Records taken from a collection
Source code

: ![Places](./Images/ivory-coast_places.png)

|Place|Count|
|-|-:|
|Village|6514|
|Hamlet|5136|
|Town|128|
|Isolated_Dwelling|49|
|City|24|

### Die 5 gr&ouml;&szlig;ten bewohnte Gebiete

> TASK DIRECTIONS: Write out the material above line for line, changing nothing.

> TASK RESPONSE:
Source code

: ![Places](./Images/ivory-coast_places.png)

|Place|Count|
|-|-:|
|Village|6514|
|Hamlet|5136|
|Town|128|
|Isolated_Dwelling|49|
|City|24|

### Die 5 gr&ouml;&szlig;ten bewohnte Gebiete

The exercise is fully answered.